Kegiatan Masa Pengenalan Lingkungan Sekolah (MPLS) hari pertama di SDN Srengseng Sawah 15, Jagakarsa, Jakarta Selatan, sempat dihentikan setelah pihak sekolah menerima ancaman bom melalui pesan WhatsApp pada Senin (13/7). Polisi langsung mengerahkan Tim Gegana dan Densus 88 untuk melakukan sterilisasi dan penyisiran di lokasi.
Kapolsek Jagakarsa Kompol Nurma Dewi mengatakan, hasil pemeriksaan sementara belum menemukan adanya bahan peledak.
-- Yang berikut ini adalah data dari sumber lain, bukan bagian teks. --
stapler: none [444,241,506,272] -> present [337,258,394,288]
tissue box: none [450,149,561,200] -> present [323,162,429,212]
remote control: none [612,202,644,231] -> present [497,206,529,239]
Meski begitu, proses penyisiran masih terus dilakukan.
“Ini sudah dicek gegana dan Densus 88. Nihil, tapi masih disisir, lagi disisir,” kata Nurma saat dikonfirmasi, Senin (13/7).
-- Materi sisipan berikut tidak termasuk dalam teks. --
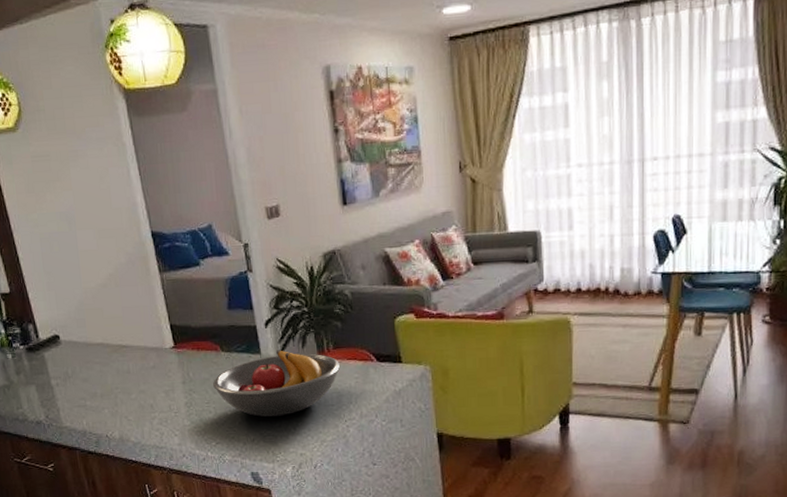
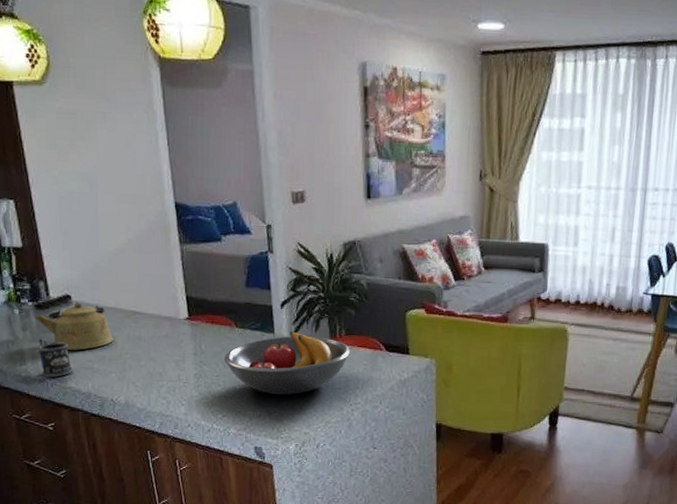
kettle: none [28,341,103,390] -> present [35,302,113,350]
mug: none [32,379,67,418] -> present [38,337,73,377]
Nurma menjelaskan, laporan diterima polisi sekitar pukul 08.00 WIB. Saat itu, para guru sedang mengikuti upacara pembukaan MPLS sehingga baru mengetahui adanya pesan ancaman setelah kegiatan selesai.
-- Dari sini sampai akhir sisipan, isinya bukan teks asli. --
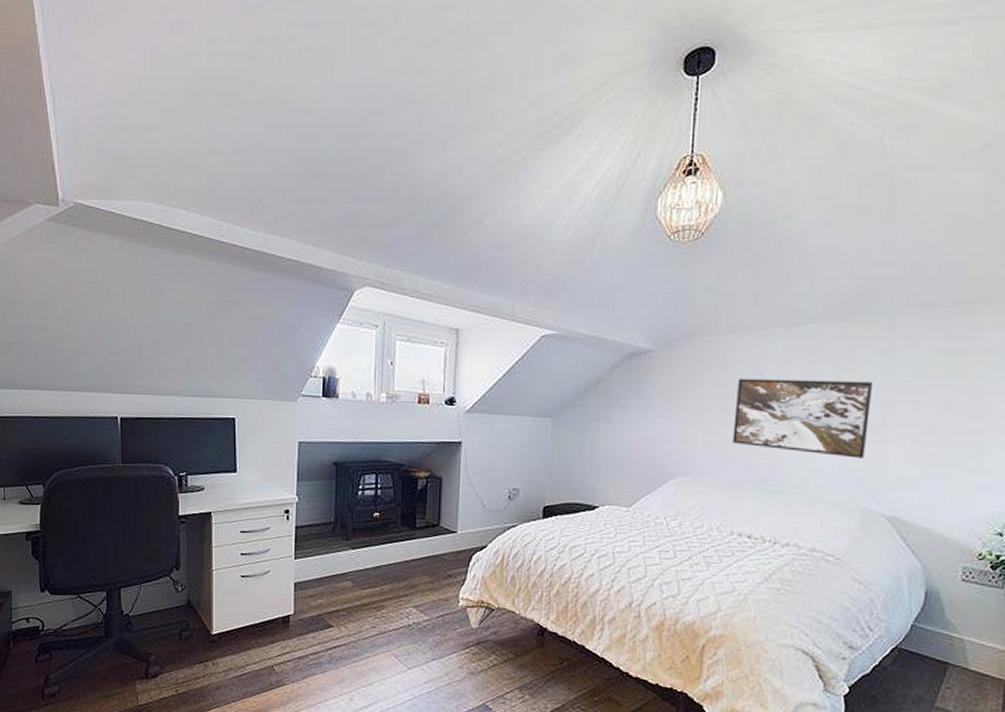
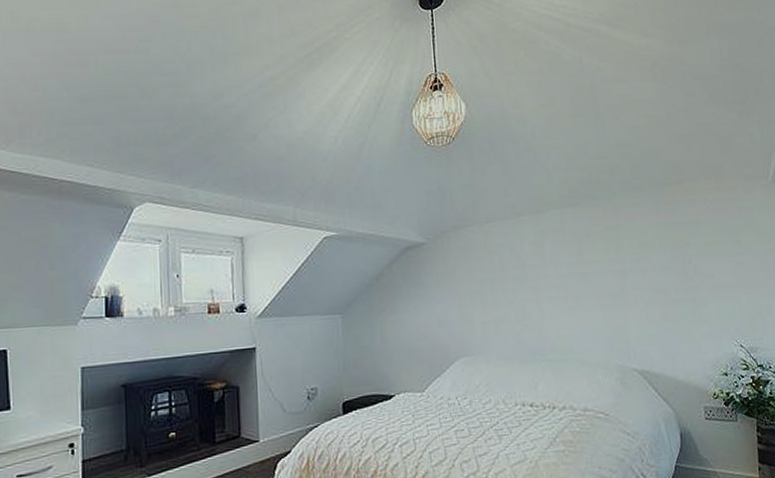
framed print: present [732,378,872,459] -> none [501,255,613,323]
“Laporannya setengah 8 tapi memang di WA itu orang lagi pada upacara. sudah upacara baru liat wa nya kita langsung datang semuanya camat lurah,” ujarnya.
Menurut Nurma, pesan ancaman tersebut dikirim secara pribadi melalui WhatsApp kepada guru kelas 1 dan staf tata usaha (TU) sekolah.
“Itu di WA dijapri guru kelas satu sama TU,” ucapnya.
Sebagai langkah antisipasi, polisi mengevakuasi seluruh siswa dari area sekolah sebelum proses penyisiran dilakukan.
“Anak-anak sudah dievakuasi, kita arahkan keluar sekolah dulu,” tutur Nurma.
Berdasarkan informasi yang beredar di media sosial, pesan dari orang tak dikenal itu berisi ancaman bahwa bom telah dipasang di 11 titik di lingkungan sekolah. Pesan serupa disebut dikirim sebanyak dua kali.
Hingga Senin siang, Tim Gegana masih melakukan sterilisasi di area sekolah untuk memastikan situasi benar-benar aman.